Adaptive optics: Wavefront reconstruction by adaptive filtering and control

This dissertation concerns a class of adaptive optics problems in which phase distortions due to atmospheric turbulence are corrected by adaptive wavefront reconstruction with a deformable mirror—i.e., the control loop that drives the mirror adapts in real time to time-varying atmospheric conditions, rather than the linear time-invariant control loops used in conventional “adaptive optics”. The basic problem is posed here as an adaptive disturbance rejection problem with many channels.; Chapter 2 provides some necessary mathematical background of Fourier Optics. In the same chapter the three key components of an adaptive optical system are discussed, which are deformable mirror (DM), wavefront sensor (WFS), and controller design. Chapter 3 discusses in detail how the AO system is modeled. The ideas of reparameterization for channel number reduction and the many constant matrices used in the AO system are defined. Chapter 4 introduces the active noise cancellation (ANC) concept and explains how the AO system adopts the ANC systems. The solution given here is an adaptive feedforward control loop built around a multichannel adaptive lattice filter. In Chapter 5, the simulation results using eigenvectors of a Gramian matrix are presented for a one-meter telescope with both one-layer and two-layer atmospheric turbulence profile. These results demonstrate the significant improvement in imaging resolution produced by the adaptive control loop compared to a classical linear time-invariant control loop.
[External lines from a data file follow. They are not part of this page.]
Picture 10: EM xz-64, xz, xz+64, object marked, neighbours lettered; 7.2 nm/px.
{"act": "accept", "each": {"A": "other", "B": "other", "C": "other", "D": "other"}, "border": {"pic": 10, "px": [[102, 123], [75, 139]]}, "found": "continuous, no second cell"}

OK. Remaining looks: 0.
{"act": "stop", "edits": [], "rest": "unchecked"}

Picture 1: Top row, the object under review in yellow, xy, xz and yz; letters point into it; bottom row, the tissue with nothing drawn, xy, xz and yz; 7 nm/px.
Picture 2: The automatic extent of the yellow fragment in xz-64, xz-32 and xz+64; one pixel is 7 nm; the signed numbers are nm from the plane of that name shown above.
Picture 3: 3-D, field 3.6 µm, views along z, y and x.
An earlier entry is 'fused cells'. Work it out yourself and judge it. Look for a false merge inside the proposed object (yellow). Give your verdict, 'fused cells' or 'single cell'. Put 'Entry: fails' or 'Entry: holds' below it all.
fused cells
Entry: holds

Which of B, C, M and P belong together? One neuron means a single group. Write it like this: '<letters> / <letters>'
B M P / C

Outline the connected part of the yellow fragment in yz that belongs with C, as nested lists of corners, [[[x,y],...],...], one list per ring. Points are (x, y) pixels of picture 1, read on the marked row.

Chapter 6 first introduces the Zernike polynomials then two different simulation results by adopting the Zernike polynomials for a one-meter telescope and a 3.5-meter telescope are included. These polynomials provide the physical meanings of the atmospheric turbulence and those two simulations provide the possible control and reference channel reduction for the AO system which leads to feasible real-time systems for nowadays computing power. Chapter 7 explains how the Gramian matrix W is computed. Chapter 8 concludes this dissertation.